New ATR Findings: Hidden Cobra Targets Financial Sector

McAfee's Advanced Threat Research (ATR) group has discovered the cybercrime cabal Hidden Cobra continues to target cryptocurrency and financial organisations with the return of the Bankshot malware impact surfacing in the Turkish financial system.

Based on the code similarity, the victims business sector, and the presence of control server strings, the attack resembles previous attacks by Hidden Cobra conducted against the global financial network SWIFT.

In this new, more-aggressive attack, the Bankshot implant has returned after first appearing in 2017. Bankshot is designed to persist on a victims network for further exploitation, which is why the McAfee Advanced Threat Research team believes this operation is intended to gain access to specific financial organisations.

Based on the analysis, financial organisations in Turkey were targeted via spear phishing emails containing a malicious Microsoft Word document.
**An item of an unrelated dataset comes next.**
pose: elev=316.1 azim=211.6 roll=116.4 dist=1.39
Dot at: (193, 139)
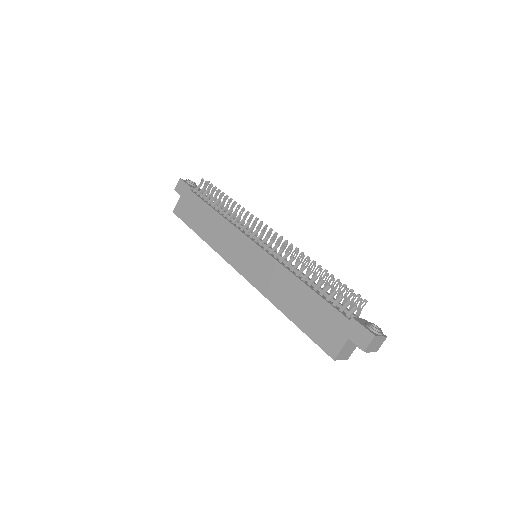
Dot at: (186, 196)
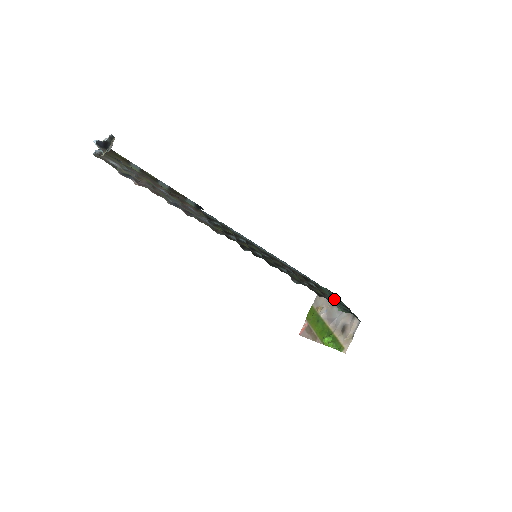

The document contains an embedded Adobe Flash exploit, which was recently announced by the Korean Internet Security agency. The exploit, which takes advantage of CVE-2018-4878, allows an attacker to execute arbitrary code such as an implant.

Further investigation into the campaign shows that the infection occurred on March 2nd and 3rd. The implant’s first target was a major government-controlled financial organisation. It next appeared in another Turkish government organisation involved in finance and trade. A further three large financial institutions in Turkey were victims of this attack. The campaign suggests the attackers may plan a future heist against these targets by using Bankshot to gather information.
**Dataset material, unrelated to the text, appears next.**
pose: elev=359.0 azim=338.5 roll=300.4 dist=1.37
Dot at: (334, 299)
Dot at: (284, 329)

Bankshot implants are distributed from a domain with a name similar to that of the cryptocurrency-lending platform Falcon Coin, but the similar named domain is not associated with the legitimate entity. The malicious domain falcancoin.io was created on the 27th of December in 2017 and was updated on February 19th, just a few days before the implants began to appear. These implants are variations of earlier forms of Bankshot, a remote access tool that gives an attacker full capability on a victims system. This implant also contains functionality to wipe files and content from the targeted system to erase evidence or perform other destructive actions.
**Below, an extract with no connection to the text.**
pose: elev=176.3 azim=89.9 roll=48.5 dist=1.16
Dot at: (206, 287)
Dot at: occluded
The Bankshot implant is attached to a malicious Word document with the filename Agreement.docx. The document appears to be an agreement template for Bitcoin distribution between an unknown individual in Paris and a to-be-determined cryptocurrency exchange. The document contains an embedded Flash script that exploits CVE-2018-4878 and downloads and executes the DLL implant from falcancoin.io.

The implants are disguised as ZIP files and communicate with three control servers, two of them Chinese-language online gambling sites. These URLs can be found hardcoded in the implants code.

The campaign has a high chance of success against victims who have an unmatched version of Flash. Documents with the Flash exploit managed to evade static defences and remain undetected as an exploit on VirusTotal.